ARMANDO
DURÁN.
Hace pocos días, varios tuiteros
arremetieron contra mi columna del lunes pasado, “Hacia la simulación del 6 de
diciembre.” No es esta la primera vez que algunos escribidores de 140
caracteres se rasgan las vestiduras, indignados a más no poder por mi
insistencia en denunciar las maniobras antidemocráticas del régimen. Según
escribió uno de ellos, porque no entienden qué tengo en la cabeza para actuar
como si fuera un monje budista, muy pasado de moda, dice, que se prende fuego
en señal de protesta. En otras palabras, que soy idiota o estoy loco.

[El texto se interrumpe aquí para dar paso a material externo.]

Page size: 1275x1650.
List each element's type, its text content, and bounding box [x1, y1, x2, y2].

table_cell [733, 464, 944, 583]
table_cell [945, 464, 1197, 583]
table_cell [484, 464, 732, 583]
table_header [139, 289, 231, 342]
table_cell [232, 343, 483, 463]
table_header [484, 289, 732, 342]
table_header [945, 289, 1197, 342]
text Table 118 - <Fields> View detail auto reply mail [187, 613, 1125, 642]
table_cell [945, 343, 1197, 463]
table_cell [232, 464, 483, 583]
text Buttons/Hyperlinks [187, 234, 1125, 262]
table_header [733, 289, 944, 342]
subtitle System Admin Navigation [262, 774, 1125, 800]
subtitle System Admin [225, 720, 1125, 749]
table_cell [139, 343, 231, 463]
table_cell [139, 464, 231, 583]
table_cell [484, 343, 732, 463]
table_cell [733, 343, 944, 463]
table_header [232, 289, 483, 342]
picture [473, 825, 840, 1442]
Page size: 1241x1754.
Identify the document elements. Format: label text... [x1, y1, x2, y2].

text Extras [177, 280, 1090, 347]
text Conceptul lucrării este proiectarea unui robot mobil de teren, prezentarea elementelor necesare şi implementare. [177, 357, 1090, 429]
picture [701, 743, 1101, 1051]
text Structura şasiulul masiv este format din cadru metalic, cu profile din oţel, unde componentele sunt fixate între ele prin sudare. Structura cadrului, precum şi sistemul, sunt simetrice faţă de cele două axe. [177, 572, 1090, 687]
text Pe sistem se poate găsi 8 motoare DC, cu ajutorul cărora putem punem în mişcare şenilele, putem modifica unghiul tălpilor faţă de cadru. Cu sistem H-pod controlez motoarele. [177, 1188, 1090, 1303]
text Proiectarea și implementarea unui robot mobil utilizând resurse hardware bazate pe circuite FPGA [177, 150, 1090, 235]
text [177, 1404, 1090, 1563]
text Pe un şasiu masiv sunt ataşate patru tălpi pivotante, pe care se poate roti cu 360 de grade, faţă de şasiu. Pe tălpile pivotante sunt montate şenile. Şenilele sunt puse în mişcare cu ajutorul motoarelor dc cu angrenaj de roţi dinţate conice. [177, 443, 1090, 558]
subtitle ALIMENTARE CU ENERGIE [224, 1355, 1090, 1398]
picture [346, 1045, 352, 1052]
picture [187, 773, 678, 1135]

Si menciono ahora estos agresivos
y anónimos mensajes inquisitoriales, es porque esos textos reflejan un curioso
modo de asumir e interpretar la realidad política del país. Y porque soy yo
quien no entiende cómo ni por qué, mientras Nicolás Maduro y sus lugartenientes
ponen implacablemente de manifiesto, cada día con mayor claridad y
contundencia, que no son demócratas ni nada que se les parezca, y que contra
viento y marea actúan resueltos a llevar hasta el final del camino su perverso
proyecto de reducir Venezuela a escombros para construir sobre sus cenizas los
fundamentos de una patria diferente a la que hemos conocido, totalitaria,
oscura y silenciosa, algunos dirigentes de la oposición prefieren engatusar una
vez más a la población opositora con el infeliz cuento de los pajaritos
preñados. “Creo en Dios y en el voto”, sostenía el martes pasado, con certeza
ciega, una tuitera desconocida.
Es decir, que a pesar de todos
los pesares, ciertos dirigentes partidistas, sin serlo, se creen líderes, hacen
como si en Venezuela no pasa ni hubiera pasado nada durante los últimos 15
años, afirman que sólo tenemos un déficit perfectamente remediable de
democracia si acudimos a las urnas de diciembre y anuncian a tambor batiente
que como al fin ahora sí somos mayoría, vamos a ganar esas elecciones y
entonces, a fuerza de manos alzadas en la Asamblea Nacional, grandes discursos
y leyes portentosas meteremos al gobierno en cintura y lo cambiaremos todo a
corto plazo. Y si en esta ocasión tampoco lo logramos, tal como se conformaba
hace un par de semanas el ex dirigente estudiantil Stalin González, tranquilos,
en 2019 habrá elecciones presidenciales.
No obstante, la cruda realidad es
otra: la crisis, valga decir, el derrumbe político, moral, económico y social
de la nación, la hiperinflación asfixiante, la escasez como política de Estado,
la inseguridad que diezma sin piedad a la población, la carrera del bolívar
hacia su desvanecimiento total y la más opresiva y agotadora hegemonía
comunicacional, es lo que tenemos. Todo ello como recursos implacables para
impedir que la “derecha”, o sea la oposición, gobierne de nuevo en Venezuela.
Los psicólogos sociales, los
antropólogos y los historiadores tienen ante sí la tarea de investigar y
explicar por qué la sociedad venezolana prefiere no ver lo que está a la vista,
por qué trata tercamente de evadir esa realidad y, sobre todo, por qué opta por
aferrarse a las pocas y banales ilusiones que le ofrece el régimen a sus
adversarios políticos desde 1999 con la finalidad de alimentar el espejismo de
vivir en democracia. De ahí que rechacen con feroz hostilidad cualquier
palabra, gesto o acción que perturbe lo que el régimen califica de normalidad
democrática. Como si los enemigos a vencer no fueran los autócratas que
encabezan el gobierno y someten a los ciudadanos a todos los desmanes y
humillaciones del menú de opciones totalitarias, sino quienes de veras se
oponen a ellos. Y como si en efecto, aquí, en la Venezuela bolivariana,
chavista, socialista, antiimperialista y, sobre todo antidemocrática, todos
debemos entregarnos, con entusiasmo juvenil, a la misión de construir un mundo
al revés, a la manera del inadmisible modelo cubano.